Les autorités procédaient néanmoins à des reconductions de migrants vers leur pays d’origine. Toutes ces reconductions se faisaient de commun accord avec les autorités des pays concernés, a-t-on toujours argué. A rappeler que c’est à partir du 1er août 2017 que les opérations de rapatriement des migrants ont été reprises en Algérie.

Des actions qui ont coûté à l’Algérie 1,2 milliard de dinars, à en croire Fafa Benzerrouki Sid Lakhdar, ancienne présidente du Conseil national des droits de l’homme (CNDH), en marge d’une journée d’étude organisée le 30 juillet 2017 à l’occasion de la Journée mondiale contre la traite d’êtres humains.

«Entre 2014 et 2016, l’Algérie a dépensé 800 millions de dinars pour rapatrier 18 000 femmes et 6000 enfants subsahariens. Les autorités algériennes ont débloqué aussi 400 millions de dinars supplémentaires pour rapatrier davantage de migrants», avait-elle révélé à la même occasion.

L’Algérie, qui partage avec le Niger et le Mali quelque 2280 km de frontières, est la première destination des migrants de ces pays subsahariens. Plusieurs dizaines avaient trouvé la mort par soif en traversant le désert algérien. En effet, 34 migrants avaient été découverts, en juin 2016, sans vie dans le désert entre le Niger et l’Algérie. Trois années auparavant, le même sort avait été réservé aux 92 Nigériens, dont des femmes et des enfants.

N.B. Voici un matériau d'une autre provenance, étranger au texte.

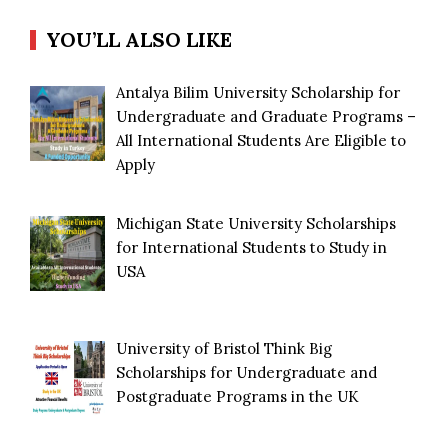
YOU’LL ALSO LIKE
Antalya Bilim University Scholarship for
Undergraduate and Graduate Programs –
All International Students Are Eligible to
Apply
Michigan State University Scholarships
for International Students to Study in
USA
University of Bristol Think Big
Scholarships for Undergraduate and
Postgraduate Programs in the UK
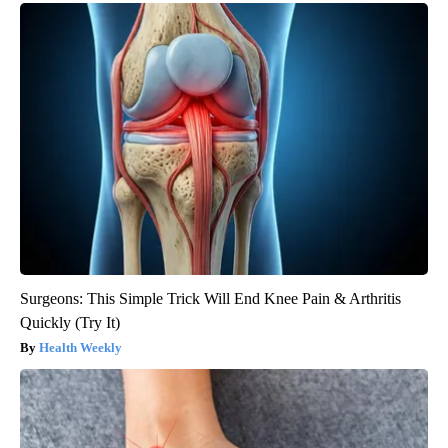
Surgeons: This Simple Trick Will End Knee Pain & Arthritis
Quickly (Try It)
Health Weekly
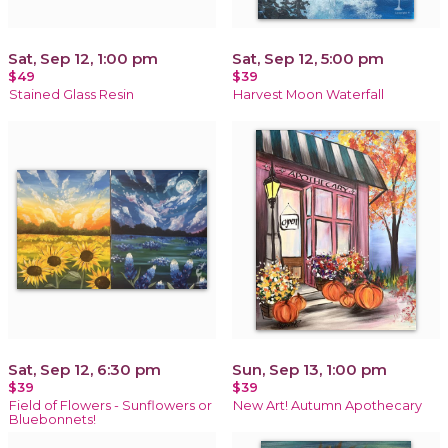
Sat, Sep 12, 1:00 pm
Sat, Sep 12, 5:00 pm
$49
$39
Stained Glass Resin
Harvest Moon Waterfall
Sat, Sep 12, 6:30 pm
Sun, Sep 13, 1:00 pm
$39
$39
Field of Flowers - Sunflowers or
New Art! Autumn Apothecary
Bluebonnets!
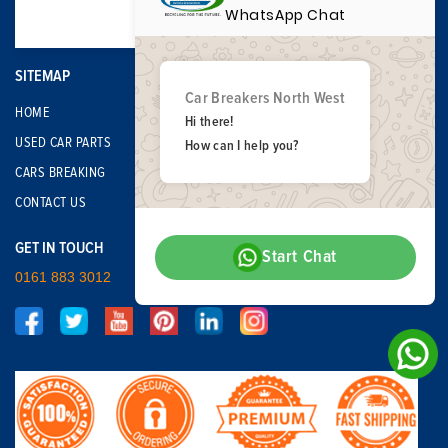
WhatsApp Chat
SITEMAP
Car Breakers North West
HOME
Hi there!
USED CAR PARTS
How can I help you?
CARS BREAKING
CONTACT US
GET IN TOUCH
Start Chat
0161 883 3012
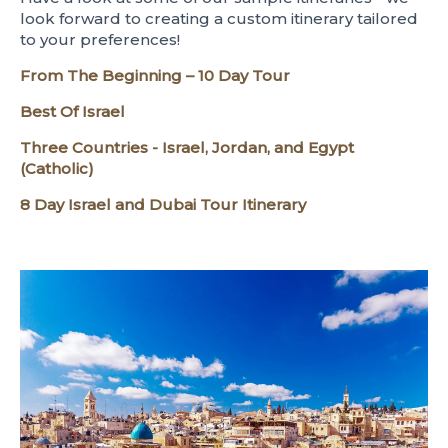
look forward to creating a custom itinerary tailored
to your preferences!
From The Beginning – 10 Day Tour
Best Of Israel
Three Countries - Israel, Jordan, and Egypt
(Catholic)
8 Day Israel and Dubai Tour Itinerary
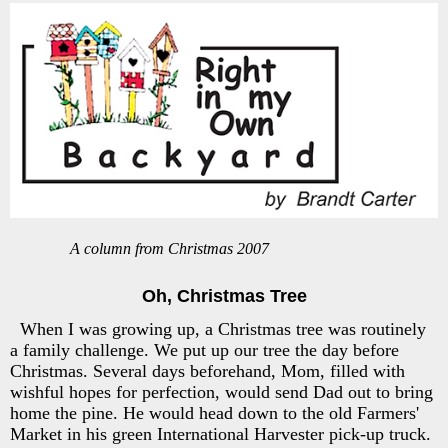
A column from Christmas 2007
Oh, Christmas Tree
When I was growing up, a Christmas tree was routinely
a family challenge. We put up our tree the day before
Christmas. Several days beforehand, Mom, filled with
wishful hopes for perfection, would send Dad out to bring
home the pine. He would head down to the old Farmers'
Market in his green International Harvester pick-up truck.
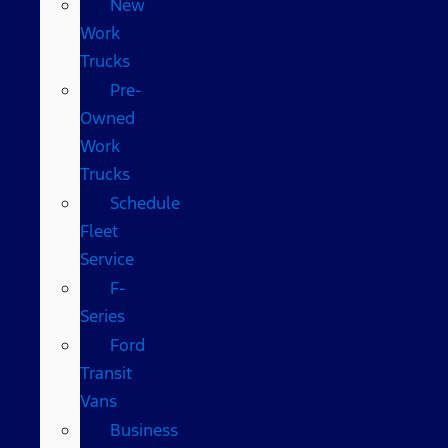
New
Work
Trucks
Pre-
Owned
Work
Trucks
Schedule
Fleet
Service
F-
Series
Ford
Transit
Vans
Business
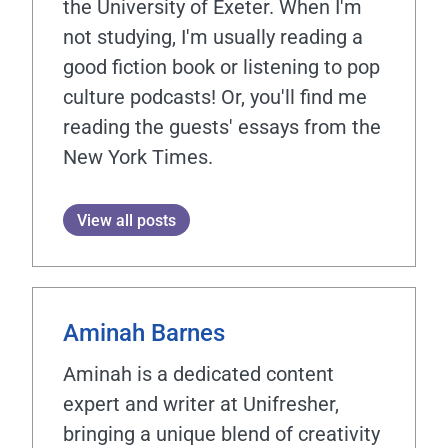
the University of Exeter. When I'm
not studying, I'm usually reading a
good fiction book or listening to pop
culture podcasts! Or, you'll find me
reading the guests' essays from the
New York Times.
View all posts
Aminah Barnes
Aminah is a dedicated content
expert and writer at Unifresher,
bringing a unique blend of creativity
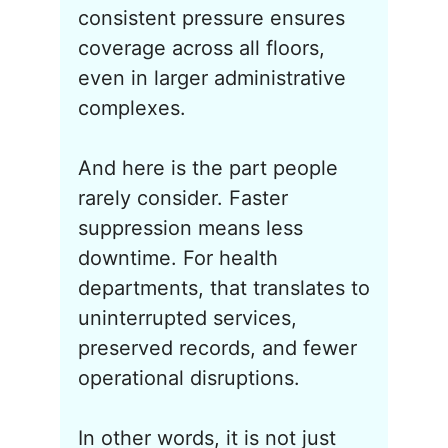
consistent pressure ensures
coverage across all floors,
even in larger administrative
complexes.
And here is the part people
rarely consider. Faster
suppression means less
downtime. For health
departments, that translates to
uninterrupted services,
preserved records, and fewer
operational disruptions.
In other words, it is not just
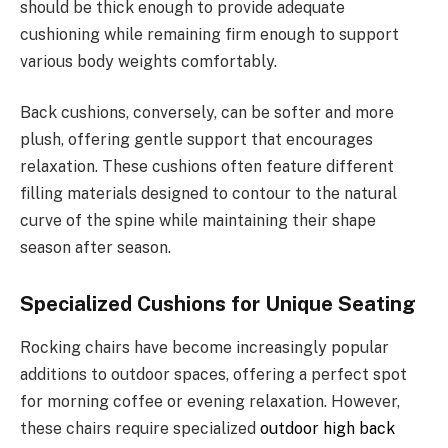
should be thick enough to provide adequate
cushioning while remaining firm enough to support
various body weights comfortably.
Back cushions, conversely, can be softer and more
plush, offering gentle support that encourages
relaxation. These cushions often feature different
filling materials designed to contour to the natural
curve of the spine while maintaining their shape
season after season.
Specialized Cushions for Unique Seating
Rocking chairs have become increasingly popular
additions to outdoor spaces, offering a perfect spot
for morning coffee or evening relaxation. However,
these chairs require specialized
outdoor high back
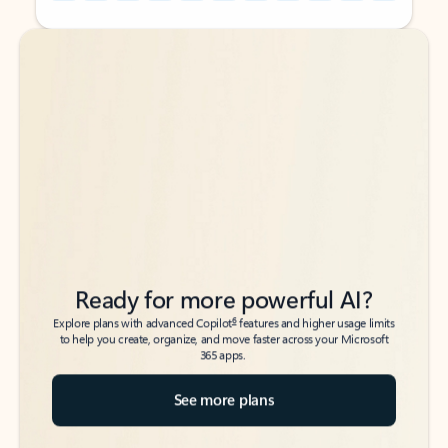
Back to tabs
Back to tabs
Ready for more powerful AI?
6
Explore plans with advanced Copilot
features and higher usage limits
to help you create, organize, and move faster across your Microsoft
365 apps.
See more plans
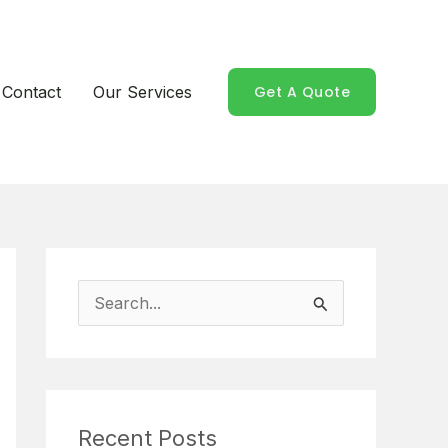
Contact
Our Services
Get A Quote
S
e
a
r
Recent Posts
c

Mais qu’est-ce qui a fait revenir Alger sur sa décision ? Il faut savoir qu’entre 2017 et 2018, l’Algérie avait été l’objet d’acerbes critiques de la part des organisations locales et internationales, notamment en ce qui concerne la manière avec laquelle elle reconduisait les Subsahariens vers leur pays.

Dans un de ses communiqués, daté de juin 2017, la Ligue algérienne pour la défense des droits de l’homme (LADDH) avait appelé l’opinion internationale et les ONG à assumer leurs responsabilités envers les migrants subsahariens en Algérie.

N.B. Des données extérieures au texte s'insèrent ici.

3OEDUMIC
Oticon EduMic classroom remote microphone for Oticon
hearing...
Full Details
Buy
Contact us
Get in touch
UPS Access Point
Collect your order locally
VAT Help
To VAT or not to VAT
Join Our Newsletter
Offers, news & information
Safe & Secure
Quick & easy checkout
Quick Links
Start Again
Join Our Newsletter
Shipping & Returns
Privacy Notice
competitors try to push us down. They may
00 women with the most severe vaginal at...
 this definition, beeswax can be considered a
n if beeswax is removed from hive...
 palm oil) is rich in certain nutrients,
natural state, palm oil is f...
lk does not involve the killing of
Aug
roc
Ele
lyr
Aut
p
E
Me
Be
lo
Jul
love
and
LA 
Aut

Dans une de ses tribunes sur El Watan, Mohamed Saïb Musette, sociologue et directeur de recherche au Cread, avait estimé que «la gouvernance algérienne devrait évoluer vers plus de transparence et de coordination entre les différents secteurs.

Cette évolution permettrait l’institutionnalisation d’un comité intersectoriel auprès de la plus haute instance de l’Etat. De même, la production des données sur les indicateurs des migrations internationales, consignées dans l’Agenda de développement 2030, permettrait aussi d’observer les flux migratoires vers, à travers et à partir de l’Algérie, ainsi que l’évolution des transferts d’argent vers et à partir de l’Algérie».